Por Pablo Cabañas Díaz
El desbordamiento del río Cazones no fue solo una tragedia natural, sino una radiografía moral del poder. Poza Rica, Coatzintla, Tihuatlán y Cazones de Herrera quedaron sumergidos bajo el agua y la retórica vacía de sus gobernantes. Las lluvias torrenciales de la tormenta tropical Jerry fueron el detonante; la corrupción, la desidia y el abandono estructural fueron las verdaderas causas.
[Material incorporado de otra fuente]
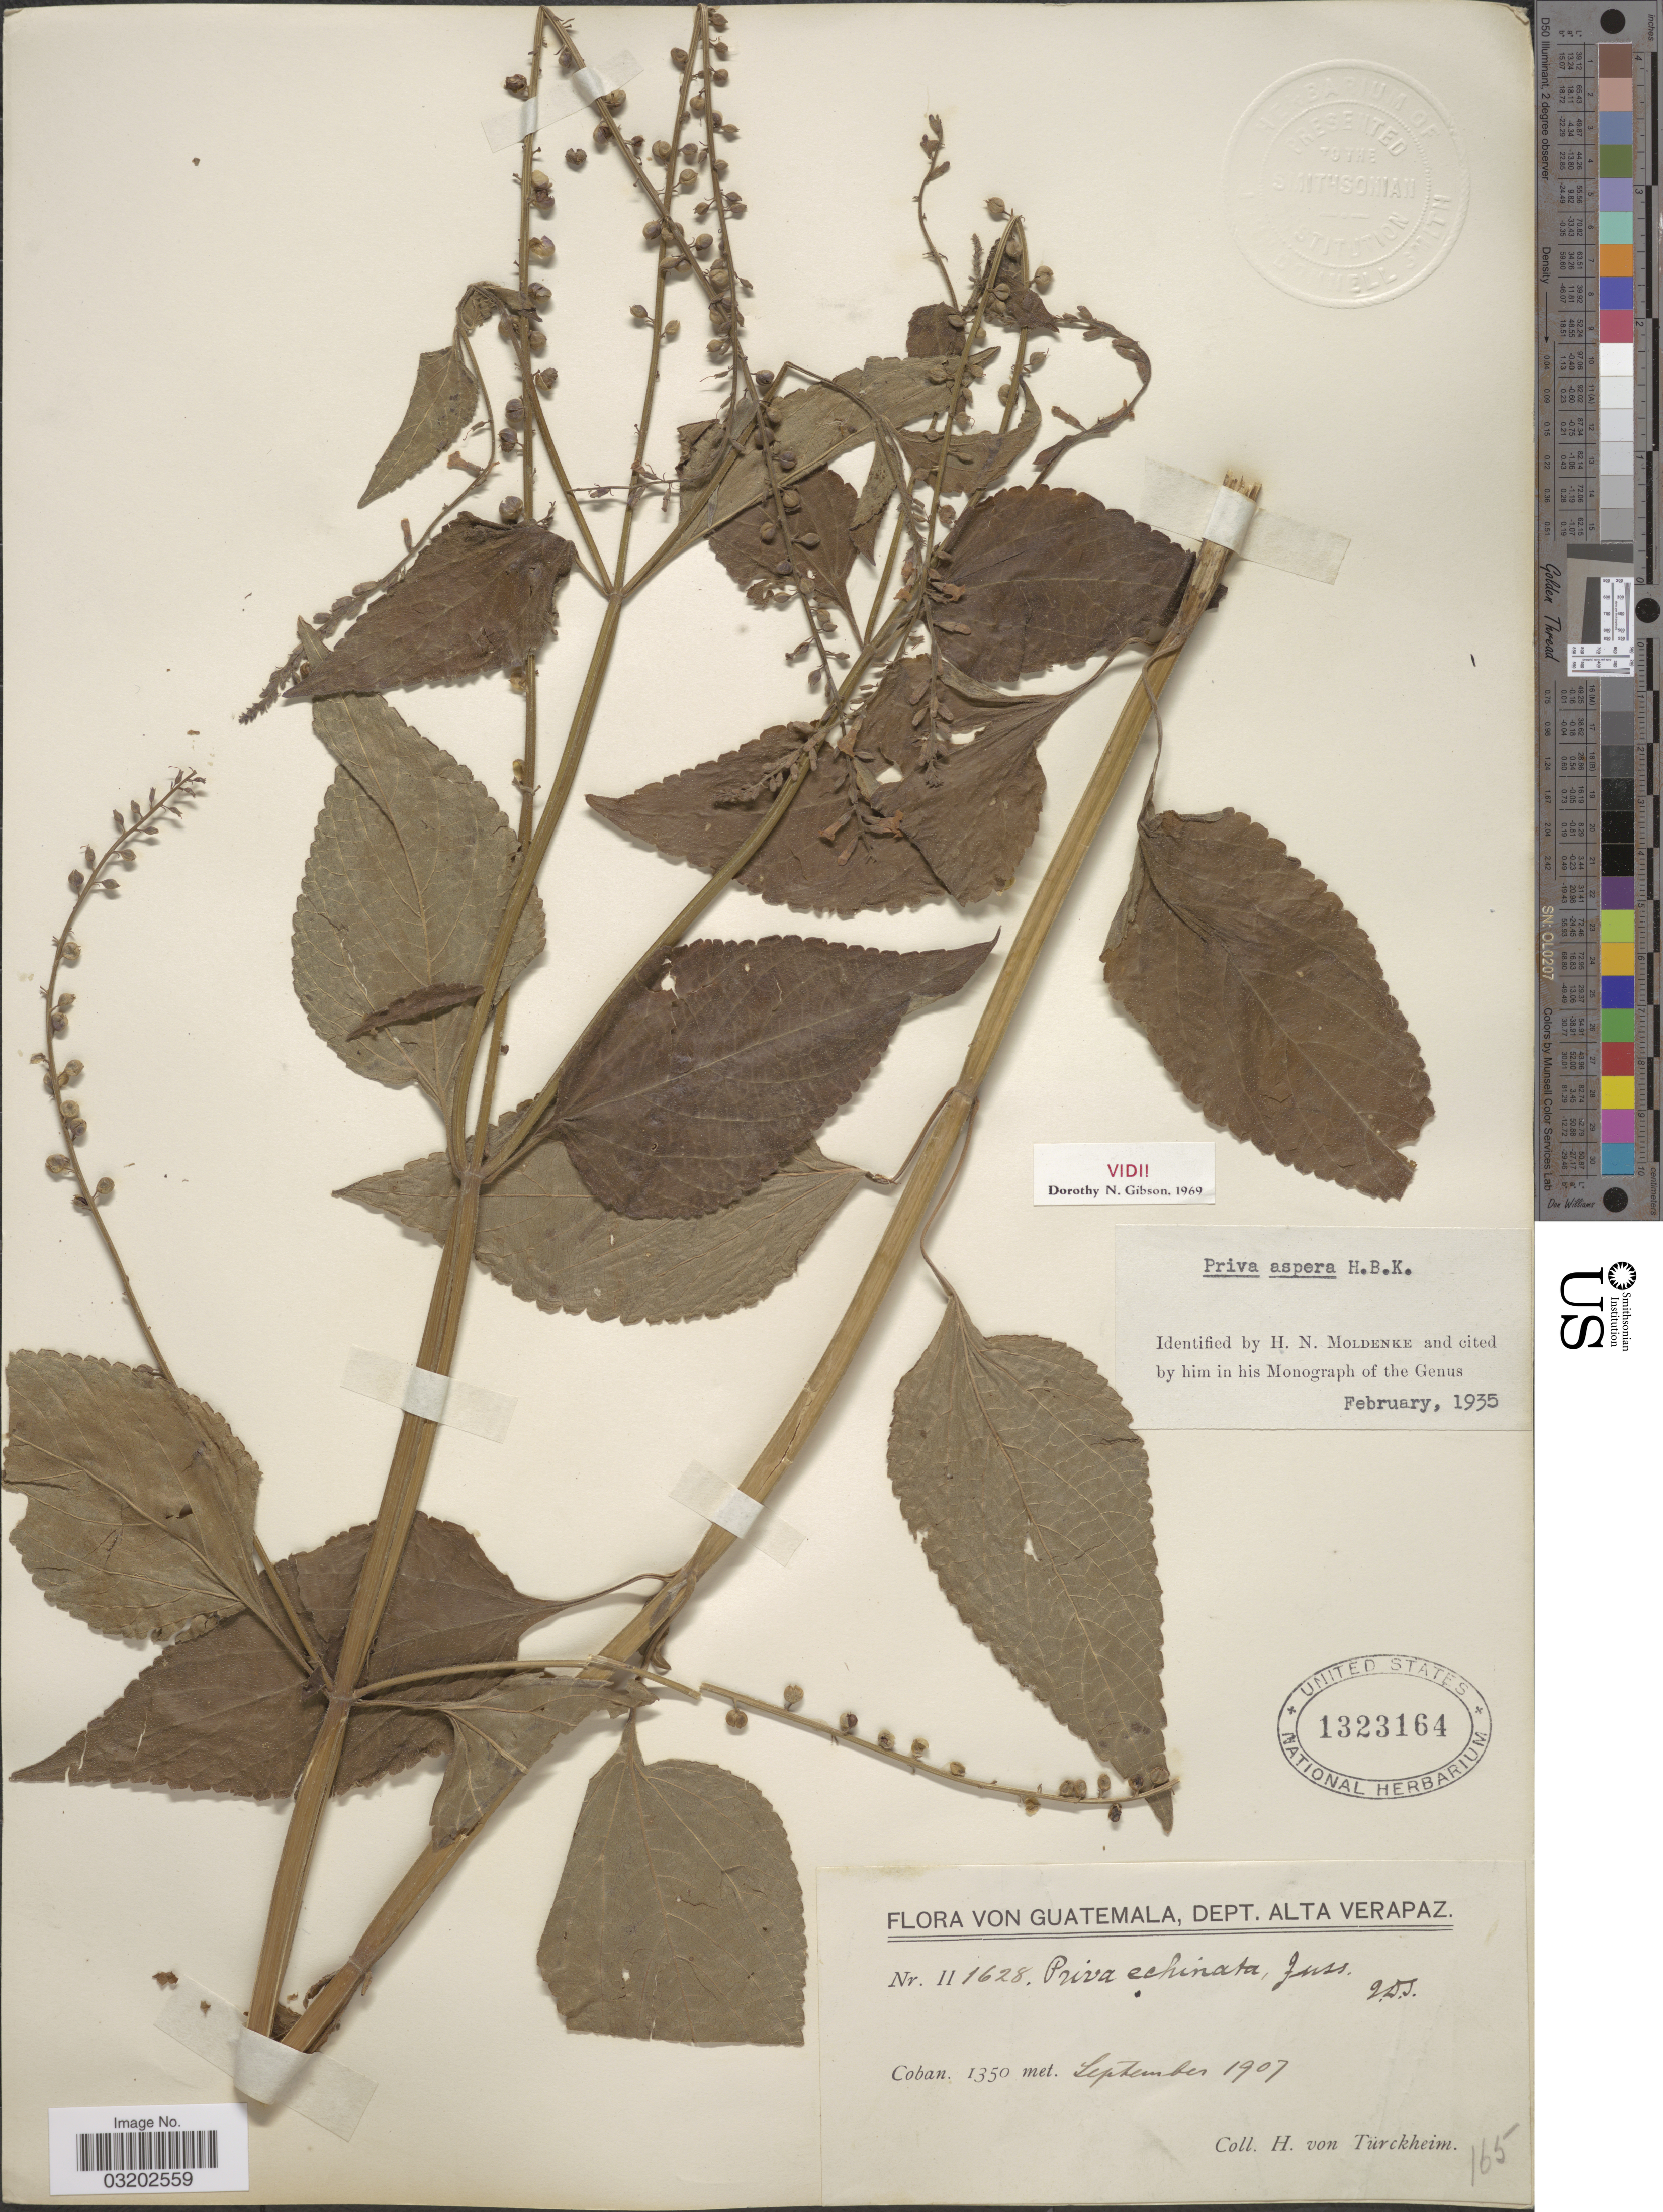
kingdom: Plantae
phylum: Tracheophyta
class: Magnoliopsida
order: Lamiales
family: Verbenaceae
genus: Priva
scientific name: Priva aspera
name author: Kunth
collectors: H. von Türckheim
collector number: II1628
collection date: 1907-09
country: Guatemala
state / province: Alta Verapaz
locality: Dept. Alta Verapaz, Coban.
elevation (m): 1350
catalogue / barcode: US 1323164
México volvió a repetir su vieja historia de lodo y negligencia: un país donde el desastre se administra con discursos y el dolor se maquilla con eufemismos.
Rocío Nahle, gobernadora de Veracruz, intentó reducir la catástrofe a un accidente “ligero”. Dijo que el río se había “desbordado ligeramente”. En esa palabra —tan blanda, tan imprudente— se concentró la distancia entre la autoridad y la gente. “Ligeramente” fue el insulto que coronó la tragedia: nada hay leve en la muerte de 29 personas ni en la desaparición de 18. Pero el poder mexicano, heredero del cinismo priista, sigue convencido de que el lenguaje puede contener la realidad, de que una frase ambigua vale más que una acción concreta.
El desastre reveló la anatomía de la simulación. La Comisión Nacional del Agua había advertido sobre el riesgo de desbordamiento, pero las autoridades locales decidieron ignorar las alertas. El alcalde de Poza Rica, Fernando “El Pulpo” Remes, confesó que el muro de contención del Cazones nunca se construyó, a pesar de haberse destinado más de 14 millones de pesos. “Que me metan a la cárcel, pero estoy seguro de que no lo terminaron”, declaró. Su frase, mezcla de cinismo y rendición, describe el país entero: una burocracia que roba sin miedo porque la impunidad es parte del presupuesto.
Pero lo que más indignó a la población no fue solo la incompetencia, sino el desprecio. Mientras cientos de familias buscaban refugio, la narrativa oficial se concentraba en el control mediático. El desastre debía parecer “contenible”, no real. El gobierno estatal priorizó los mensajes antes que los rescates, como si la reputación pesara más que la vida. Veracruz no es solo una zona de desastre: es un espejo donde el régimen de la llamada transformación se mira con la máscara del viejo PRI.
Y en medio del caos, apareció la anécdota grotesca del secretario de Salud, David Kershenobich, quien en su informe confundió “Huauchinango” con “Huachinango” y “Poza Rica” con “Costa Rica”. No fue un error trivial: fue un síntoma. El tecnócrata ilustrado que presume sabiduría médica demostró una ignorancia geográfica que roza el desprecio. Cuando el gabinete desconoce el nombre de los pueblos donde mueren sus ciudadanos, no hay transformación posible: solo una continuidad de arrogancia con otro uniforme.
Claudia Sheinbaum, desde la capital, intentó corregir el tropiezo con una frase: “No digas municipios afectados”. La escena recordó a los viejos tiempos del presidencialismo, cuando los errores se corregían no con hechos, sino con regaños públicos. El país cambia de siglas, pero no de hábitos. El poder sigue creyéndose infalible y el ciudadano sigue siendo una variable desechable en el cálculo político.
La tragedia del Cazones muestra la persistencia del modelo de simulación. Las obras se inauguran sin existir, los muros se pagan sin construirse, y la palabra “transformación” se repite hasta volverse ruido. Lo que se desbordó en Veracruz no fue solo un río, sino la narrativa de un gobierno que prometió ser distinto y terminó pareciéndose demasiado a sus antecesores. En el fango de Poza Rica quedó sepultada la ilusión de la eficiencia moral.
Los damnificados no piden milagros, piden presencia, y eso parece imposible para una clase política que solo pisa el lodo cuando hay cámaras. En los refugios, las mujeres dicen: “Nos dejaron solos”. En Veracruz, el agua arrastró más que casas y autos: se llevó la legitimidad de un poder que se ahoga en su propia soberbia. La corriente del Cazones es también una metáfora del país: fluye con fuerza, pero sin dirección. En cada temporal se repite el mismo ritual —alertas ignoradas, obras inexistentes, discursos condescendientes— como si el Estado estuviera condenado a tropezar eternamente con su propia ineptitud.